The text of the judgment reads "successor" but that must be a slip.

9

The freehold of the property had been acquired by Popo and her sister as joint tenants. But on 28 June 1977 Popo (perhaps knowing that she was seriously ill) conveyed her interest to her partner John Ishmael. This had the effect of severing the joint tenancy. In the conveyance the property was described as being subject to the tenancies of the appellant and Lystra Parfitt.

10

Popo died on 21 July 1977. Her sister Sonia challenged the validity of the conveyance of 28 June 1977 in proceedings commenced in 1978. The action was dismissed in 1986 and an appeal was dismissed in 1993. Sonia Heerasingh died on 24 July 1991, while her appeal was pending. There was therefore a period of about 15 years during which the freehold title to the property was in dispute, and that may have been one of the reasons why no rent was collected after Popo's death.

11

The judge did not accept the appellant's evidence that Lystra Parfitt was a tenant in the "back" building until 1979, when the appellant (on her evidence) demolished that building and allowed Lystra Parfitt into the front building as a licensee, because she had nowhere else to go.

12

It was not until the 1980s that the appellant and Mitchin Sampson incurred expenditure on improving the property.

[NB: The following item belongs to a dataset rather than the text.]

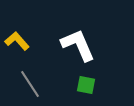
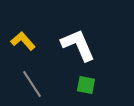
yellow L-shape: moved 6 px right
gray line: moved 2 px right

The first significant bills for building materials produced in evidence were for $770-odd in 1982 and $5,892 –odd in 1985.

13

On 10 September 1992 (after Sonia's death but while the appeal on behalf of her estate was still pending) John Ishmael served formal notices to quit on the appellant and Lystra Parfitt. In 1994 John Ishmail issued ejectment summonses against both the appellant and Lystra Parfitt, but he failed to proceed with them. At trial in these proceedings counsel joined in telling the judge that 2 March 1994, the date of the ejectment summonses, must have been the end of any period of adverse possession. It is now agreed that that was erroneous, and that the right date is 24 July 1996, the date of Ishmael's counterclaim in these proceedings.